WORK INSTRUCTIONS
Please reproduce the data exactly, excluding any pictures it contains.

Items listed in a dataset
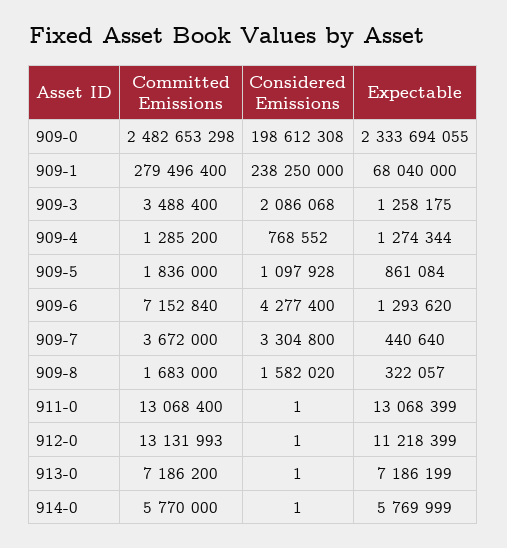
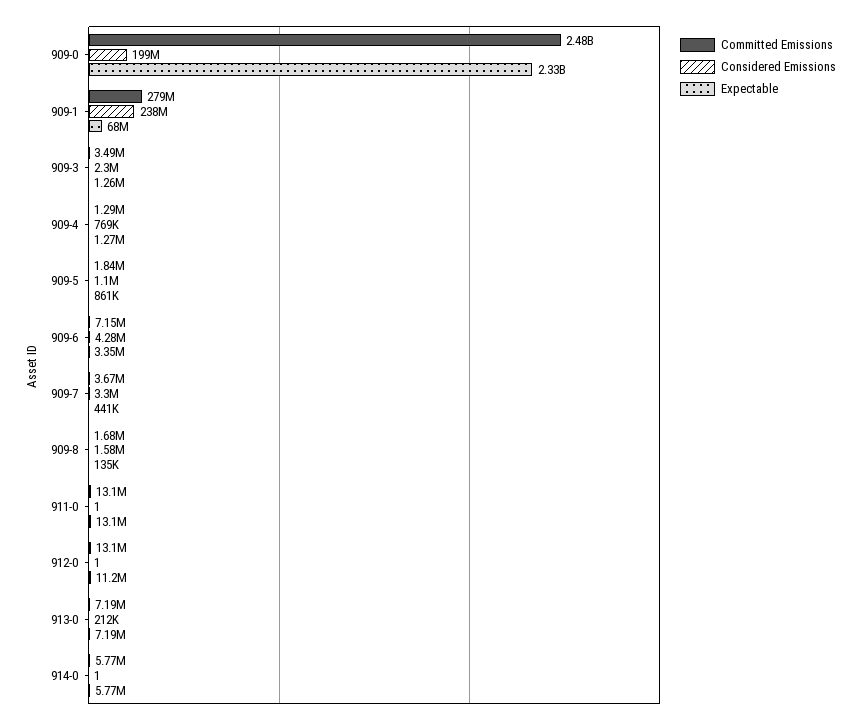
Considered Emissions, 909-3: 2086068 -> 2300000
Expectable, 909-6: 1293620 -> 3350000
Expectable, 909-8: 322057 -> 135000
Considered Emissions, 913-0: 1 -> 212000

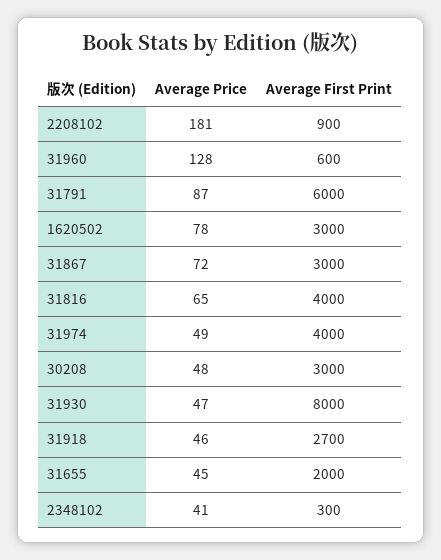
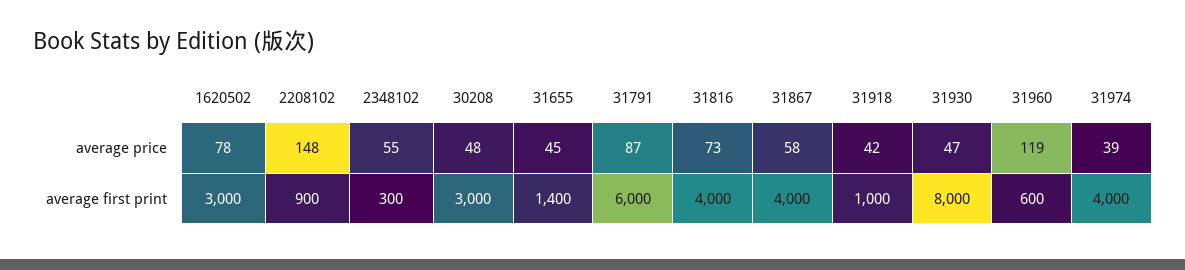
Average Price, 2208102: 181 -> 148
Average Price, 31960: 128 -> 119
Average Price, 31867: 72 -> 58
Average First Print, 31867: 3000 -> 4000
Average Price, 31816: 65 -> 73
Average Price, 31974: 49 -> 39
Average Price, 31918: 46 -> 42
Average First Print, 31918: 2700 -> 1000
Average First Print, 31655: 2000 -> 1400
Average Price, 2348102: 41 -> 55

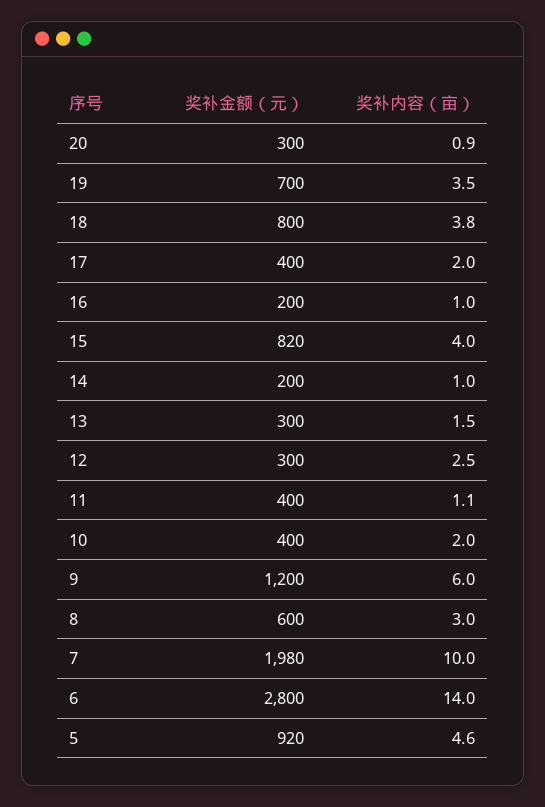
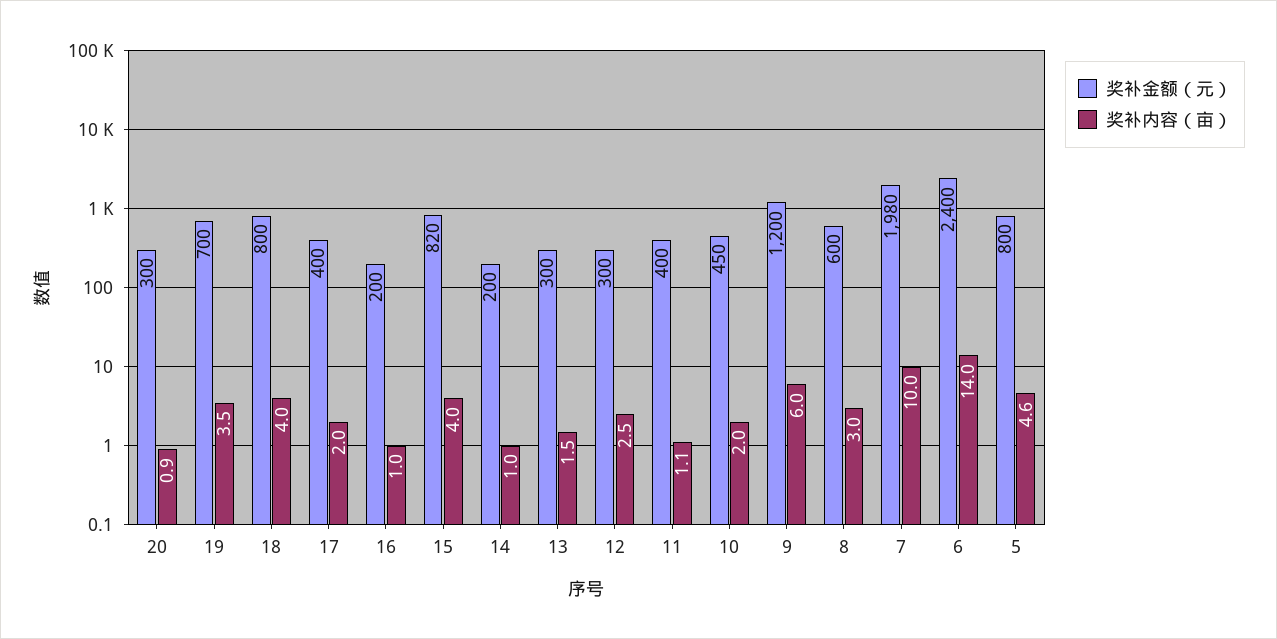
奖补内容（亩）, 18: 3.8 -> 4
奖补金额（元）, 10: 400 -> 450
奖补金额（元）, 6: 2800 -> 2400
奖补金额（元）, 5: 920 -> 800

YOUR SOLUTION
Considered Emissions, 909-3: 2086068 -> 2300000
Expectable, 909-6: 1293620 -> 3350000
Expectable, 909-8: 322057 -> 135000
Considered Emissions, 913-0: 1 -> 212000

Average Price, 2208102: 181 -> 148
Average Price, 31960: 128 -> 119
Average Price, 31867: 72 -> 58
Average First Print, 31867: 3000 -> 4000
Average Price, 31816: 65 -> 73
Average Price, 31974: 49 -> 39
Average Price, 31918: 46 -> 42
Average First Print, 31918: 2700 -> 1000
Average First Print, 31655: 2000 -> 1400
Average Price, 2348102: 41 -> 55

奖补内容（亩）, 18: 3.8 -> 4
奖补金额（元）, 10: 400 -> 450
奖补金额（元）, 6: 2800 -> 2400
奖补金额（元）, 5: 920 -> 800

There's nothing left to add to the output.